Il riferimento al nostro paese non è solo dettato da ovvie ragioni residenziali. L’Italia è infatti, tra i Paesi europei, quello che sta invecchiando maggiormente. Il fenomeno è noto e già da più parti, demografi ed economisti in testa, si levano richiami alla politica per intervenire in maniera efficace. In un contesto simile, l’ulteriore diminuzione della forza lavoro dovuta all’intelligenza artificiale potrebbe avere un impatto letale sui sistemi fiscali nazionali. Insomma, gli appassionati di fantascienza che vedono nell’intelligenza artificiale il pericolo di una rivolta dei robot contro il genere umano potrebbero rimanere delusi: al momento, sembra molto più probabile il rischio di una banale competizione sleale sul mercato del lavoro. Che tuttavia potrebbe avere comunque conseguenze non lontane da quelle immaginate da film e libri di fantascienza del secolo scorso. I governi, che quando vogliono ne sanno una più del diavolo, si stanno attrezzando per provare a tassare i robot stessi. O, più realisticamente, chi i robot utilizza e gode dei loro frutti in termini di brevetti, rendimenti di capitale, profitti. Non si tratta di una battaglia affatto semplice. E lo vediamo già oggi: quando ci sono di mezzo utili e capitali, le aziende e gli investitori conoscono mille modi per difendersi dai tentativi di imposizione. 

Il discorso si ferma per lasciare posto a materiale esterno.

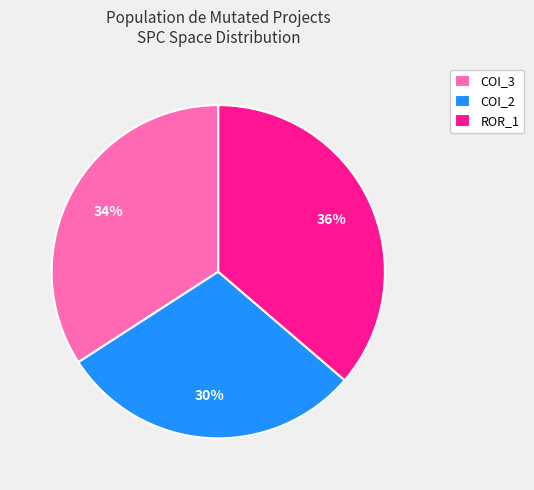

Rank the categories by value from highest to lowest.

ROR_1, COI_3, COI_2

Non a caso, l’unica soluzione efficace è quella di una collaborazione tra stati e di un coordinamento globale per arrivare a una tassazione uniforme. Si tratta di una strada tutta in salita: le vicende della cosiddetta “global minimum tax”, un’imposta mondiale che secondo l’Ocse dovrebbe colpire i profitti delle multinazionali, dimostra almeno due cose: che un accordo è molto difficile da raggiungere e che l’aliquota di tassazione (il 15%) non potrà che essere molto bassa. In altri termini, un’eventuale imposta sui robot o sul loro utilizzo, nonostante gli sforzi, potrebbe comunque essere insufficiente per compensare i mancati introiti dalla diminuzione delle imposte sul lavoro. Impedire un processo che sembra inevitabilmente iniziato non può che essere controproducente: oltre ai posti di lavoro, si rischierebbero di perdere enormi fette di mercato e quindi quei profitti e quei guadagni di produttività che potrebbero, almeno parzialmente, compensare le perdite. Al contrario, meglio giocare d’anticipo: da un lato, cominciando già da oggi a cercare strumenti fiscali innovativi; dall’altro, e soprattutto, adeguando i curricula scolastici alle nuove sfide del futuro, così da cavalcare l’onda delle nuove professioni legate all’intelligenza artificiale e dai sfruttarne al meglio le potenzialità.